- **Exercise requirements**
A verbatim repeat of the lines below is required, with the pictures removed.

········

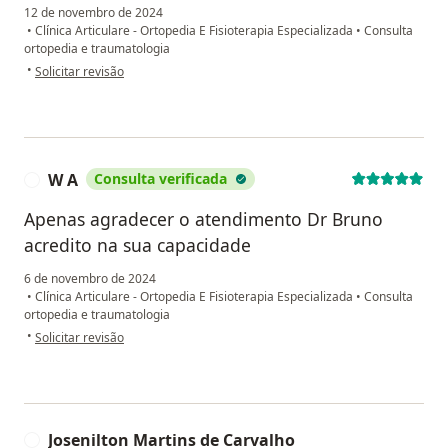
12 de novembro de 2024
•
Clínica Articulare - Ortopedia E Fisioterapia Especializada
•
Consulta
ortopedia e traumatologia
na opinião do utilizador Alexandre
•
Solicitar revisão
W A
Consulta verificada
W
Apenas agradecer o atendimento Dr Bruno
acredito na sua capacidade
6 de novembro de 2024
•
Clínica Articulare - Ortopedia E Fisioterapia Especializada
•
Consulta
ortopedia e traumatologia
na opinião do utilizador W A
•
Solicitar revisão
Josenilton Martins de Carvalho
J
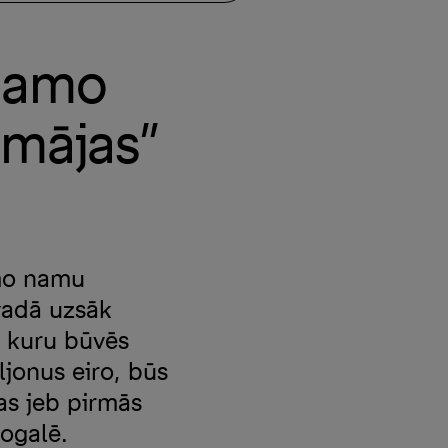
ojamo
 mājas”
amo namu
vadā uzsāk
, kuru būvēs
ljonus eiro, būs
as jeb pirmās
ogalē.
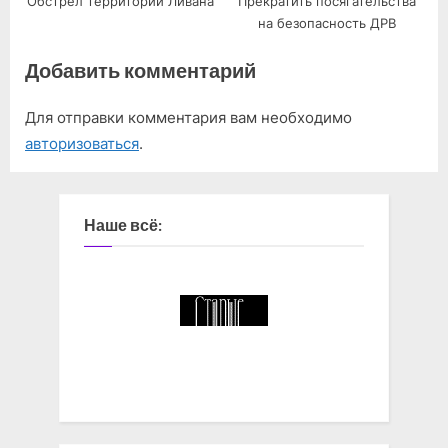
Обстрел территории Ливана
Прекратить посягательства
на безопасность ДРВ
Добавить комментарий
Для отправки комментария вам необходимо
авторизоваться
.
Наше всё:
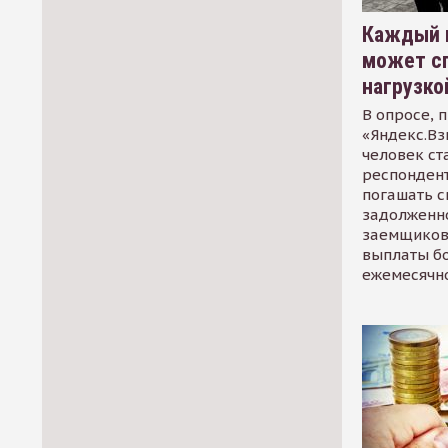
Каждый 
может сп
нагрузко
В опросе, 
«Яндекс.Вз
человек ст
респондент
погашать 
задолженно
заемщиков
выплаты б
ежемесячн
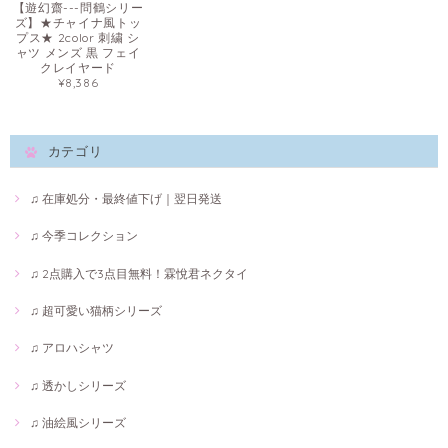
【遊幻齋---問鶴シリー
ズ】★チャイナ風トッ
プス★ 2color 刺繍 シ
ャツ メンズ 黒 フェイ
クレイヤード
¥8,386
カテゴリ
♫ 在庫処分・最終値下げ｜翌日発送
♫ 今季コレクション
♫ 2点購入で3点目無料！霖悅君ネクタイ
♫ 超可愛い猫柄シリーズ
♫ アロハシャツ
♫ 透かしシリーズ
♫ 油絵風シリーズ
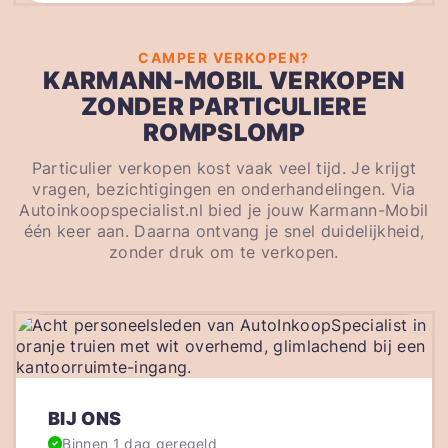
CAMPER VERKOPEN?
KARMANN-MOBIL VERKOPEN
ZONDER PARTICULIERE
ROMPSLOMP
Particulier verkopen kost vaak veel tijd. Je krijgt
vragen, bezichtigingen en onderhandelingen. Via
Autoinkoopspecialist.nl bied je jouw Karmann-Mobil
één keer aan. Daarna ontvang je snel duidelijkheid,
zonder druk om te verkopen.
BIJ ONS
Binnen 1 dag geregeld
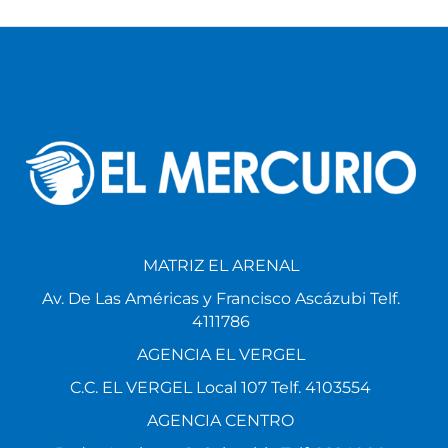
MATRIZ EL ARENAL
Av. De Las Américas y Francisco Ascázubi Telf.
4111786
AGENCIA EL VERGEL
C.C. EL VERGEL Local 107 Telf. 4103554
AGENCIA CENTRO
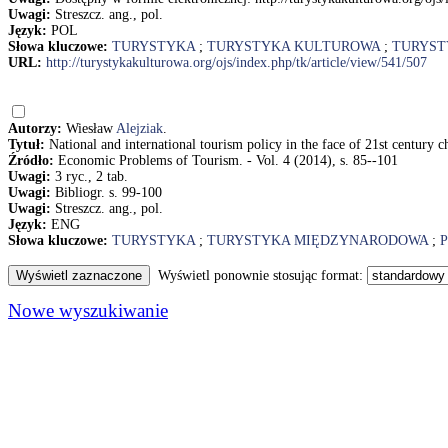
Uwagi:
Streszcz. ang., pol.
Język:
POL
Słowa kluczowe:
TURYSTYKA
;
TURYSTYKA KULTUROWA
;
TURYST
URL:
http://turystykakulturowa.org/ojs/index.php/tk/article/view/541/507
Autorzy:
Wiesław
Alejziak
.
Tytuł:
National and international tourism policy in the face of 21st century c
Źródło:
Economic Problems of Tourism. - Vol. 4 (2014), s. 85--101
Uwagi:
3 ryc., 2 tab.
Uwagi:
Bibliogr. s. 99-100
Uwagi:
Streszcz. ang., pol.
Język:
ENG
Słowa kluczowe:
TURYSTYKA
;
TURYSTYKA MIĘDZYNARODOWA
;
Wyświetl ponownie stosując format:
Nowe wyszukiwanie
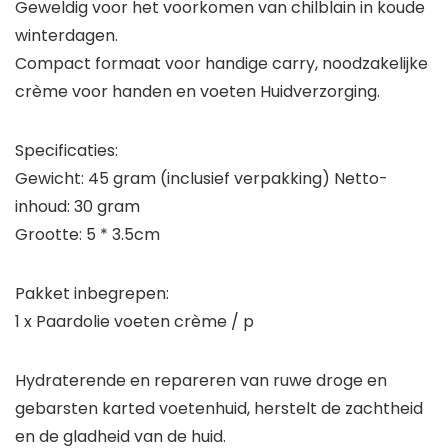
Geweldig voor het voorkomen van chilblain in koude
winterdagen.
Compact formaat voor handige carry, noodzakelijke
crème voor handen en voeten Huidverzorging.
Specificaties:
Gewicht: 45 gram (inclusief verpakking) Netto-
inhoud: 30 gram
Grootte: 5 * 3.5cm
Pakket inbegrepen:
1 x Paardolie voeten crème / p
Hydraterende en repareren van ruwe droge en
gebarsten karted voetenhuid, herstelt de zachtheid
en de gladheid van de huid.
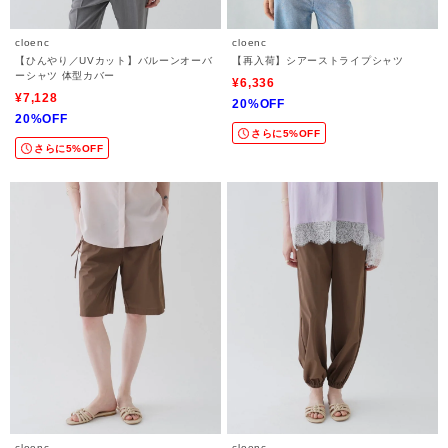
cloenc
cloenc
【ひんやり／UVカット】バルーンオーバ
【再入荷】シアーストライプシャツ
ーシャツ 体型カバー
¥6,336
¥7,128
20%OFF
20%OFF
さらに5%OFF
さらに5%OFF
cloenc
cloenc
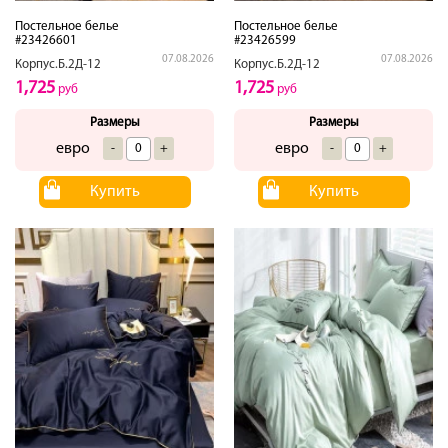
Постельное белье
Постельное белье
#23426601
#23426599
07.08.2026
07.08.2026
Корпус.Б.2Д-12
Корпус.Б.2Д-12
1,725
1,725
руб
руб
Размеры
Размеры
евро
евро
-
+
-
+
Купить
Купить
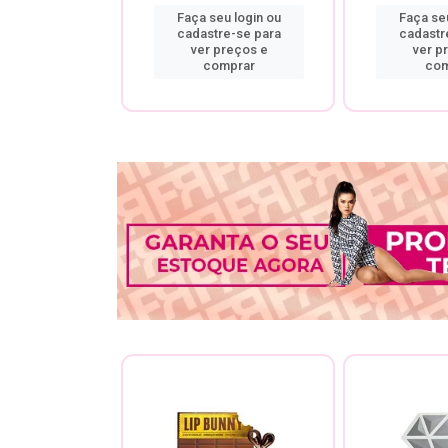
u login ou
Faça seu login ou
Faça seu
re-se para
cadastre-se para
cadastr
preços e
ver preços e
ver p
mprar
comprar
com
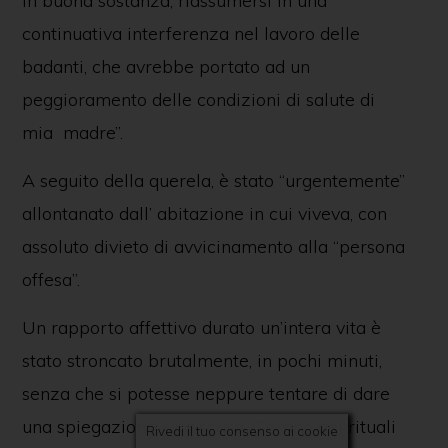
in buona sostanza, riassumersi in una
continuativa interferenza nel lavoro delle
badanti, che avrebbe portato ad un
peggioramento delle condizioni di salute di
mia madre”.
SEGUICI SUI NOSTRI CANALI SOCIAL
A seguito della querela, è stato “urgentemente”
allontanato dall’ abitazione in cui viveva, con
assoluto divieto di avvicinamento alla “persona
offesa”.
Associazione diritti alla follia
Via Posidonia, 307 bis - 84129 - Salerno
Un rapporto affettivo durato un’intera vita è
Fondata il 25 luglio 2018 - dirittiallafollia@gmail.com
stato stroncato brutalmente, in pochi minuti,
Copyright © 2026 * Tutti i diritti riservati
PRIVACY
&
COOKIE POLICY
senza che si potesse neppure tentare di dare
una spiegazione, una scusa. C’erano dei rituali
Rivedi il tuo consenso ai cookie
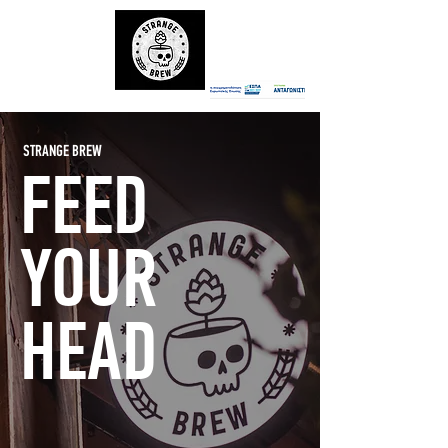
STRANGE BREW
FEED
YOUR
HEAD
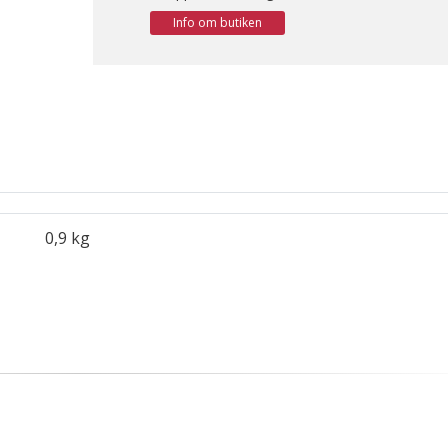
Info om butiken
0,9 kg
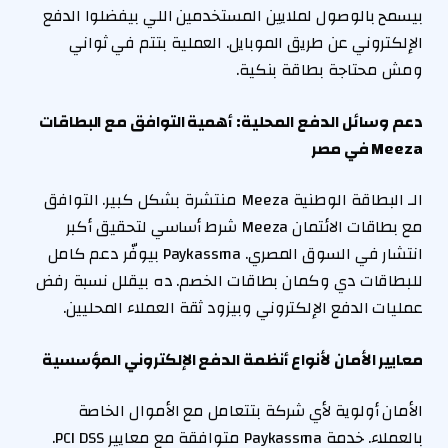
بيسمح بالوصول لملايين المستخدمين اللي بيفضلوا الدفع
الإلكتروني عن طريق الموبايل. العملية بتتم في ثواني
ومش محتاجة بطاقة بنكية.
دعم وسائل الدفع المحلية: أهمية التوافق مع البطاقات
Meeza
في مصر
الـ البطاقة الوطنية Meeza منتشرة بشكل كبير. التوافق
مع بطاقات الائتمان Meeza شرط أساسي لتحقيق أكبر
انتشار في السوق المصري. Paykassma بيوفّر دعم كامل
للبطاقات دي وكمان بطاقات الخصم. ده بيقلل نسبة رفض
عمليات الدفع الإلكتروني وبيزود ثقة العملاء المحليين.
معايير الأمان لأنواع أنظمة الدفع الإلكتروني المؤسسية
الأمان أولوية لأي شركة بتتعامل مع الأموال الخاصة
بالعملاء. خدمة Paykassma متوافقة مع معايير PCI DSS.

········

- **Output**
12 de novembro de 2024
•
Clínica Articulare - Ortopedia E Fisioterapia Especializada
•
Consulta
ortopedia e traumatologia
na opinião do utilizador Alexandre
•
Solicitar revisão
W A
Consulta verificada
W
Apenas agradecer o atendimento Dr Bruno
acredito na sua capacidade
6 de novembro de 2024
•
Clínica Articulare - Ortopedia E Fisioterapia Especializada
•
Consulta
ortopedia e traumatologia
na opinião do utilizador W A
•
Solicitar revisão
Josenilton Martins de Carvalho
J
ojamo
 mājas”
amo namu
vadā uzsāk
, kuru būvēs
ljonus eiro, būs
as jeb pirmās
ogalē.
Обстрел территории Ливана
Прекратить посягательства
на безопасность ДРВ
Добавить комментарий
Для отправки комментария вам необходимо
авторизоваться
.
Наше всё:
Каждый 
может сп
нагрузко
В опросе, 
«Яндекс.Вз
человек ст
респондент
погашать 
задолженно
заемщиков
выплаты б
ежемесячн
【遊幻齋---問鶴シリー
ズ】★チャイナ風トッ
プス★ 2color 刺繍 シ
ャツ メンズ 黒 フェイ
クレイヤード
¥8,386
カテゴリ
♫ 在庫処分・最終値下げ｜翌日発送
♫ 今季コレクション
♫ 2点購入で3点目無料！霖悅君ネクタイ
♫ 超可愛い猫柄シリーズ
♫ アロハシャツ
♫ 透かしシリーズ
♫ 油絵風シリーズ
CAMPER VERKOPEN?
KARMANN-MOBIL VERKOPEN
ZONDER PARTICULIERE
ROMPSLOMP
Particulier verkopen kost vaak veel tijd. Je krijgt
vragen, bezichtigingen en onderhandelingen. Via
Autoinkoopspecialist.nl bied je jouw Karmann-Mobil
één keer aan. Daarna ontvang je snel duidelijkheid,
zonder druk om te verkopen.
BIJ ONS
Binnen 1 dag geregeld
MATRIZ EL ARENAL
Av. De Las Américas y Francisco Ascázubi Telf.
4111786
AGENCIA EL VERGEL
C.C. EL VERGEL Local 107 Telf. 4103554
AGENCIA CENTRO
Uwagi:
Streszcz. ang., pol.
Język:
POL
Słowa kluczowe:
TURYSTYKA
;
TURYSTYKA KULTUROWA
;
TURYST
URL:
http://turystykakulturowa.org/ojs/index.php/tk/article/view/541/507
Autorzy:
Wiesław
Alejziak
.
Tytuł:
National and international tourism policy in the face of 21st century c
Źródło:
Economic Problems of Tourism. - Vol. 4 (2014), s. 85--101
Uwagi:
3 ryc., 2 tab.
Uwagi:
Bibliogr. s. 99-100
Uwagi:
Streszcz. ang., pol.
Język:
ENG
Słowa kluczowe:
TURYSTYKA
;
TURYSTYKA MIĘDZYNARODOWA
;
Wyświetl ponownie stosując format:
Nowe wyszukiwanie
Geweldig voor het voorkomen van chilblain in koude
winterdagen.
Compact formaat voor handige carry, noodzakelijke
crème voor handen en voeten Huidverzorging.
Specificaties:
Gewicht: 45 gram (inclusief verpakking) Netto-
inhoud: 30 gram
Grootte: 5 * 3.5cm
Pakket inbegrepen:
1 x Paardolie voeten crème / p
Hydraterende en repareren van ruwe droge en
gebarsten karted voetenhuid, herstelt de zachtheid
en de gladheid van de huid.
cloenc
cloenc
【ひんやり／UVカット】バルーンオーバ
【再入荷】シアーストライプシャツ
ーシャツ 体型カバー
¥6,336
¥7,128
20%OFF
20%OFF
さらに5%OFF
さらに5%OFF
cloenc
cloenc
Постельное белье
Постельное белье
#23426601
#23426599
07.08.2026
07.08.2026
Корпус.Б.2Д-12
Корпус.Б.2Д-12
1,725
1,725
руб
руб
Размеры
Размеры
евро
евро
-
+
-
+
Купить
Купить
u login ou
Faça seu login ou
Faça seu
re-se para
cadastre-se para
cadastr
preços e
ver preços e
ver p
mprar
comprar
com
in buona sostanza, riassumersi in una
continuativa interferenza nel lavoro delle
badanti, che avrebbe portato ad un
peggioramento delle condizioni di salute di
mia madre”.
SEGUICI SUI NOSTRI CANALI SOCIAL
A seguito della querela, è stato “urgentemente”
allontanato dall’ abitazione in cui viveva, con
assoluto divieto di avvicinamento alla “persona
offesa”.
Associazione diritti alla follia
Via Posidonia, 307 bis - 84129 - Salerno
Un rapporto affettivo durato un’intera vita è
Fondata il 25 luglio 2018 - dirittiallafollia@gmail.com
stato stroncato brutalmente, in pochi minuti,
Copyright © 2026 * Tutti i diritti riservati
PRIVACY
&
COOKIE POLICY
senza che si potesse neppure tentare di dare
una spiegazione, una scusa. C’erano dei rituali
Rivedi il tuo consenso ai cookie
STRANGE BREW
FEED
YOUR
HEAD
Info om butiken
0,9 kg
بيسمح بالوصول لملايين المستخدمين اللي بيفضلوا الدفع
الإلكتروني عن طريق الموبايل. العملية بتتم في ثواني
ومش محتاجة بطاقة بنكية.
دعم وسائل الدفع المحلية: أهمية التوافق مع البطاقات
Meeza
في مصر
الـ البطاقة الوطنية Meeza منتشرة بشكل كبير. التوافق
مع بطاقات الائتمان Meeza شرط أساسي لتحقيق أكبر
انتشار في السوق المصري. Paykassma بيوفّر دعم كامل
للبطاقات دي وكمان بطاقات الخصم. ده بيقلل نسبة رفض
عمليات الدفع الإلكتروني وبيزود ثقة العملاء المحليين.
معايير الأمان لأنواع أنظمة الدفع الإلكتروني المؤسسية
الأمان أولوية لأي شركة بتتعامل مع الأموال الخاصة
بالعملاء. خدمة Paykassma متوافقة مع معايير PCI DSS.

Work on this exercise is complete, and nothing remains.